= Patrick Doyle (businessman) =

Newfoundland politician

Patrick Doyle (c. 1777 – June 4, 1857) was born lived and died in Newfoundland. During his lifetime he was active in a number of areas involving commerce and politics. His first career was as a sea captain making voyages between St. John's and Bristol, England. By 1819 he owned a 46-ton sealing schooner, had acquired numerous properties on the St John's waterfront and was running a thriving import business. He maintained portions of his business interests throughout his life to provide him with the wealth and prosperity to pursue many other interests.
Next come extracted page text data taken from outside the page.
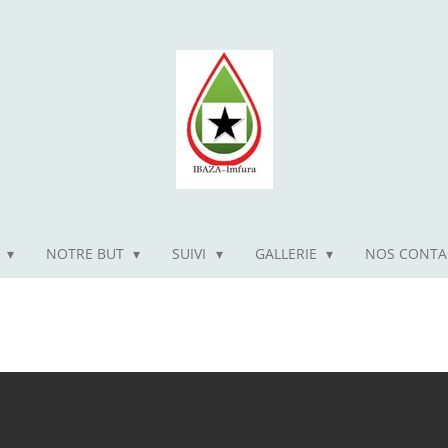
T
NOTRE BUT
SUIVI
GALLERIE
NOS CONTA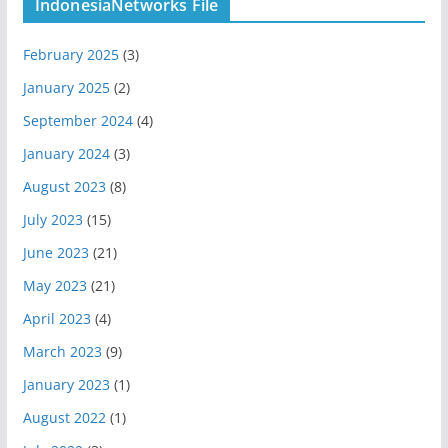
IndonesiaNetworks File
February 2025
(3)
January 2025
(2)
September 2024
(4)
January 2024
(3)
August 2023
(8)
July 2023
(15)
June 2023
(21)
May 2023
(21)
April 2023
(4)
March 2023
(9)
January 2023
(1)
August 2022
(1)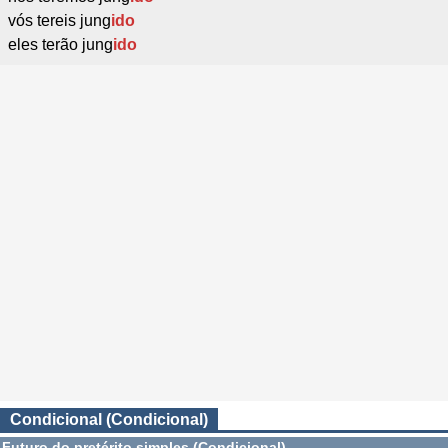
vós tereis jung
ido
eles terão jung
ido
Condicional (Condicional)
Futuro do pretérito simples (Condicional)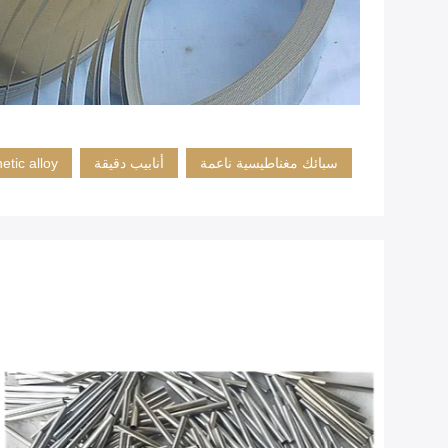
سبائك مغناطيسية ناعمة
أنابيب دقيقة
etic alloy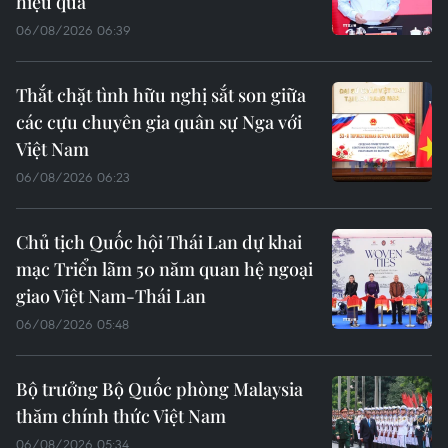
hiệu quả
06/08/2026 06:39
Thắt chặt tình hữu nghị sắt son giữa
các cựu chuyên gia quân sự Nga với
Việt Nam
06/08/2026 06:23
Chủ tịch Quốc hội Thái Lan dự khai
mạc Triển lãm 50 năm quan hệ ngoại
giao Việt Nam-Thái Lan
06/08/2026 05:48
Bộ trưởng Bộ Quốc phòng Malaysia
thăm chính thức Việt Nam
06/08/2026 05:34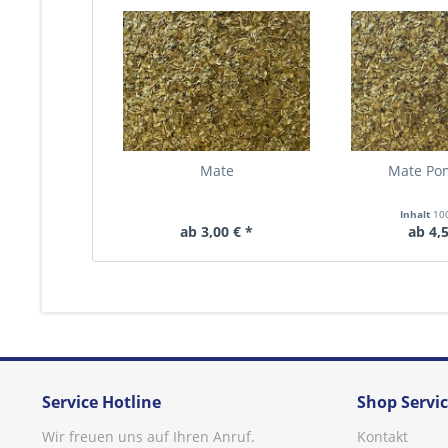
Mate
Mate Po
Inhalt
10
ab 3,00 € *
ab 4,5
Service Hotline
Shop Servi
Wir freuen uns auf Ihren Anruf.
Kontakt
One of those interests involved the political life of Newfoundland. Between 1820 and 1832, he was a member of the political committee During that period he was part of the colony's struggle for representative government. The movement was led by William Carson and Patrick Morris. In 1837, he was legally elected to the Newfoundland House of Assembly.

At the end of his term in 1842, he became the police magistrate for St John's. In 1845 he was appointed a magistrate of the Court of Sessions, a position he held until his death.

His work with the community was extensive. A Roman Catholic, Doyle held a number of positions with the Benevolent Irish Society. This was a local organization that was aimed at improving education and reducing poverty. He also did work for charities involved with orphans and assisted the local church in finding a site for the new cathedral.

Doyle was a successful businessman who spent much of his time improving the situation for his fellow countrymen. He contributed greatly to Newfoundland during his lifetime.